Scientists use state-of-the-art technology to discover more about those who wrote ancient texts discovery 70 years ago

Maps show the aleph and bet characters from the Scrolls
Maps show the aleph and bet characters from the Scrolls

Dutch scientists have used artificial intelligence and deep learning to discover more about the anonymous scribes behind the Dead Sea Scrolls.

Discovered 70 years ago, the scrolls contain the oldest manuscripts of the Hebrew Bible and previously unknown ancient Jewish texts. They have since been studied extensively, but their authors have remained elusive.
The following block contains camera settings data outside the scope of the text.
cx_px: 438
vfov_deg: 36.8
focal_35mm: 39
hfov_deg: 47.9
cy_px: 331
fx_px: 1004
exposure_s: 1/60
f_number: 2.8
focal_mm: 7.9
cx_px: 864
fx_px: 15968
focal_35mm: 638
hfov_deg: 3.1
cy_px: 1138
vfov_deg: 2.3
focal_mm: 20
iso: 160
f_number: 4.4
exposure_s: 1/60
Now, University of Groningen researchers say they have helped crack the code, presenting their findings in the journal PLOS ONE last week.
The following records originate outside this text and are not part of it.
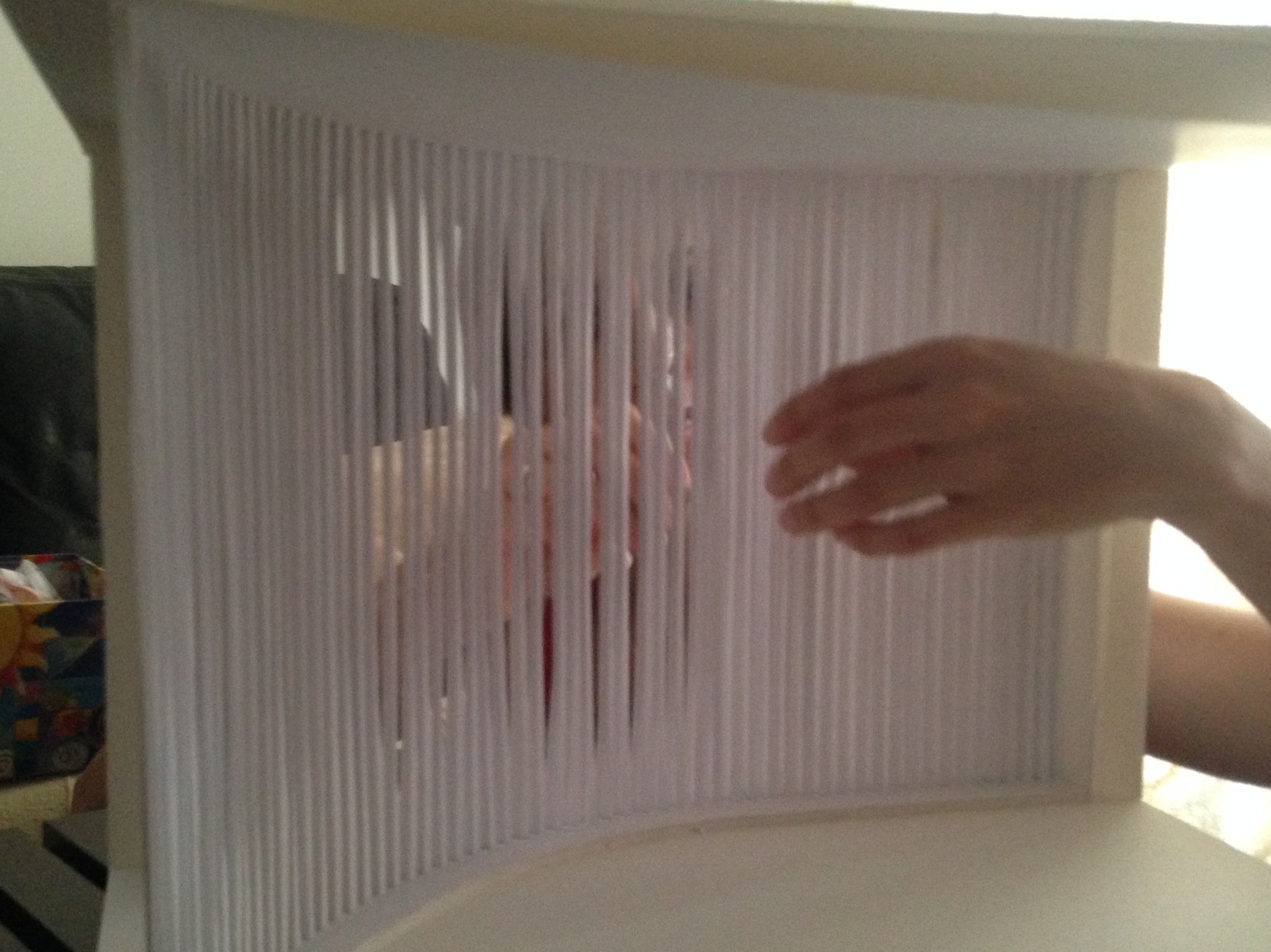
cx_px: 586
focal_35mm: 42
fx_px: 1542
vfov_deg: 34.3
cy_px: 526
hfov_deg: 44.8
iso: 400
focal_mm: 4.12
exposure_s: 1/20
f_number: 2.4
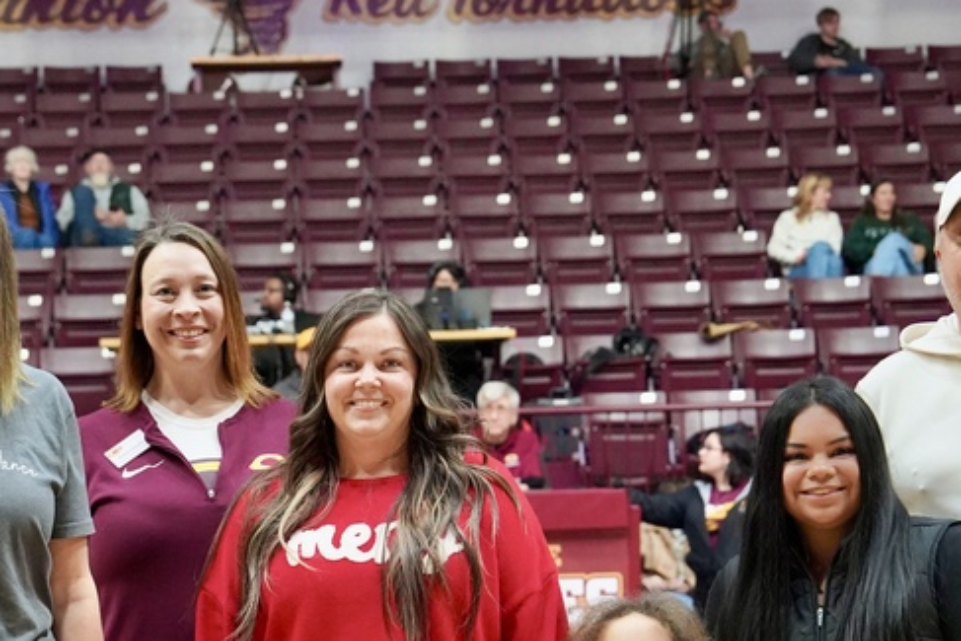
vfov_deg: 13.4
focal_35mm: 101
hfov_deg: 20.2
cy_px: 581
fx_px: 2697
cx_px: 377
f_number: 4
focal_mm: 48
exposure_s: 1/160
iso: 6400
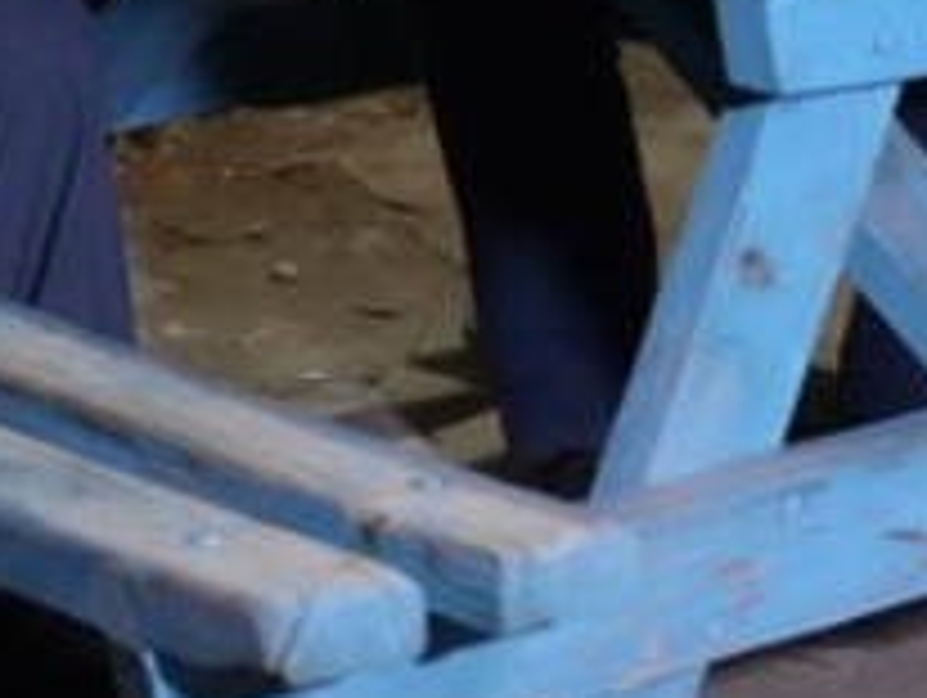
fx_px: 3526
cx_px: 482
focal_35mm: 132
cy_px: -322
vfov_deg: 10.9
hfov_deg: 15.0
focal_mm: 36.7
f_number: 3.2
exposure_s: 1/160
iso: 12800
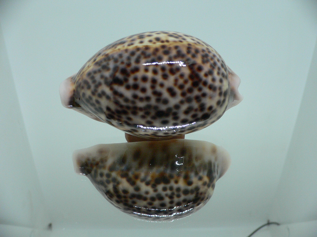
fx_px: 321
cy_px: 118
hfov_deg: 52.6
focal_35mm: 35
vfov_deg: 40.7
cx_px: 158
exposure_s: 1/60
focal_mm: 4.6
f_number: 2.8
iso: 200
Some manuscripts have been attributed to one scribe based on handwriting, but, to date, this has been visual guesswork.

“They would try to find a smoking gun in the handwriting, for example, a very specific trait in a letter that would identify a scribe,” said Mladen Popović, a professor of Hebrew Bible and Ancient Judaism. He teamed up with Lambert Schomaker, a professor of computer science and artificial intelligence, who uses techniques in which computers read handwriting, in a project funded by the European Research Council.

Schomaker looks at biomechanical traits – such as how we hold a pen and the way this affects our writing – and focused on the famous Great Isaiah Scroll from Qumran Cave 1, the handwriting on which seems near uniform.

“This scroll contains the letter aleph [a] at least 5,000 times,” said Schomaker. Computers, he explained, are well able to
analyse large datasets. The team needed an algorithm to separate the text (ink) from its background (the leather or the papyrus). Analysing textural and allographic features, the team showed that the 54 columns of text in the Great Isaiah Scroll fell into two distinct groups that were not distributed randomly through the scroll, but clustered, showing more than one writer.

Using heat maps to incorporate all the variants of a character, they also “found evidence for a very similar writing style shared by the two Great Isaiah Scroll scribes, which suggests a common training or origin”, said Popović. 

“This opens a new window on the ancient world to reveal more intricate connections between the scribes.”